▶ [Page images and extracted text]:
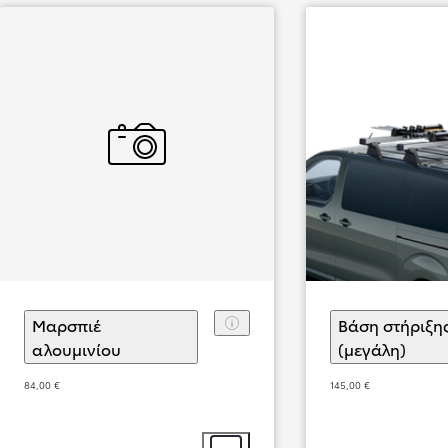
Από
849,83 € /Μήνα
Corolla Touring Sports
Αγοράστε Online
HYBRID ELECTRIC
Μαρσπιέ
Βάση στήριξης
αλουμινίου
(
)
Επιλογή αξεσουάρ
(μεγάλη)
(
)
Επι
84,00 €
145,00 €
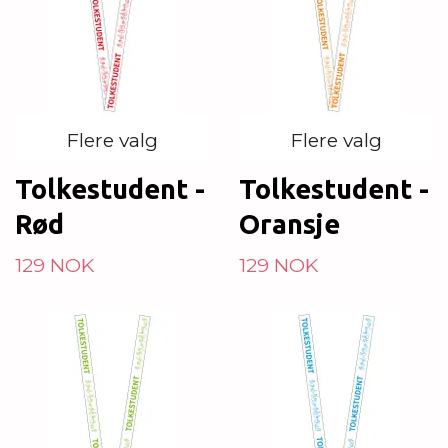
Flere valg
Flere valg
Tolkestudent -
Tolkestudent -
Rød
Oransje
129 NOK
129 NOK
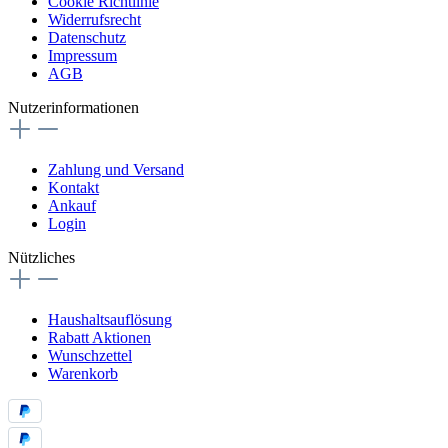
Cookie Richtlinie
Widerrufsrecht
Datenschutz
Impressum
AGB
Nutzerinformationen
Zahlung und Versand
Kontakt
Ankauf
Login
Nützliches
Haushaltsauflösung
Rabatt Aktionen
Wunschzettel
Warenkorb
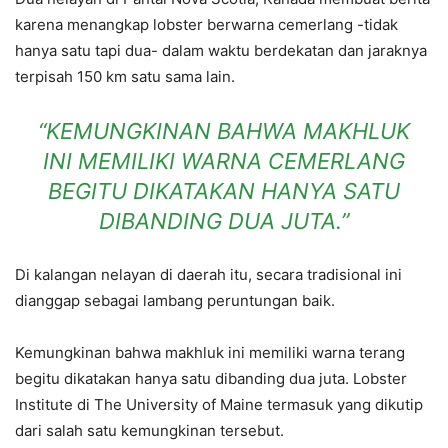
karena menangkap lobster berwarna cemerlang -tidak
hanya satu tapi dua- dalam waktu berdekatan dan jaraknya
terpisah 150 km satu sama lain.
“KEMUNGKINAN BAHWA MAKHLUK
INI MEMILIKI WARNA CEMERLANG
BEGITU DIKATAKAN HANYA SATU
DIBANDING DUA JUTA.”
Di kalangan nelayan di daerah itu, secara tradisional ini
dianggap sebagai lambang peruntungan baik.
Kemungkinan bahwa makhluk ini memiliki warna terang
begitu dikatakan hanya satu dibanding dua juta. Lobster
Institute di The University of Maine termasuk yang dikutip
dari salah satu kemungkinan tersebut.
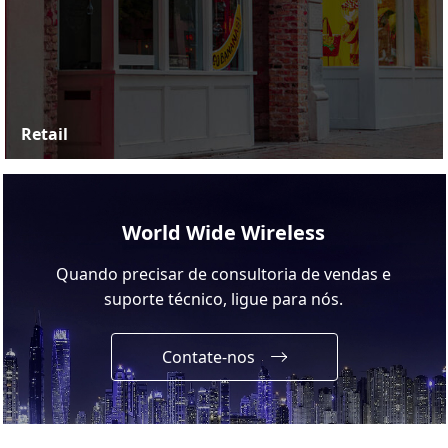
Retail
World Wide Wireless
Quando precisar de consultoria de vendas e
suporte técnico, ligue para nós.
Contate-nos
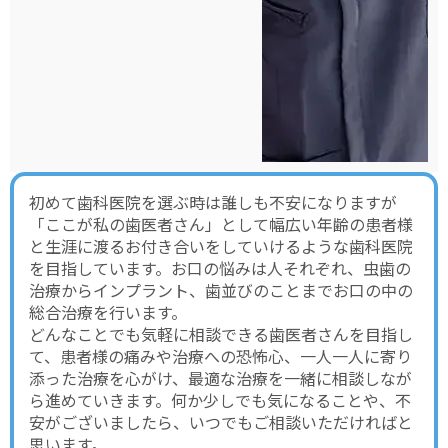
初めて歯科医院を選ぶ時は誰しも不安になりますが
「ここが私の歯医者さん」として幅広い年齢の患者様
と生涯に渡るお付き合いをしていけるような歯科医院
を目指しています。お口の悩みは人それぞれ、虫歯の
治療からインプラント、歯並びのことまでお口の中の
総合治療を行います。
どんなことでも気軽に相談できる歯医者さんを目指し
て、患者様の痛みや治療への恐怖心、一人一人に寄り
添った治療を心がけ、最適な治療を一緒に相談しなが
ら進めていきます。何か少しでも気になることや、不
安がございましたら、いつでもご相談いただければと
思います。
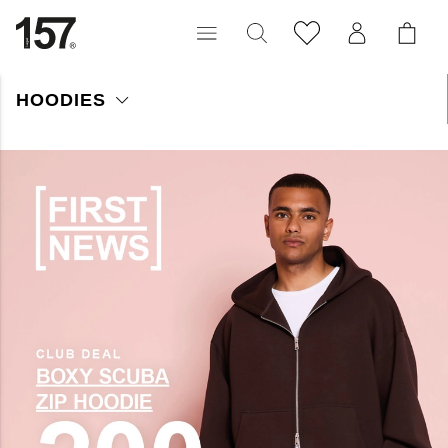
HOODIES
Oplev vores brede kollektion af enkle og komfortable hættetrøjer
til mænd. Vores forskellige modeller og designs tilbyder noget
for enhver smag. Fra klassiske og enkle designs til
sæsonbestemte mønstre og print.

▶ [Task to carry out]:
Please copy out each line in the entries that mentions the string "designs".

▶ [Answer space]:
til mænd. Vores forskellige modeller og designs tilbyder noget
for enhver smag. Fra klassiske og enkle designs til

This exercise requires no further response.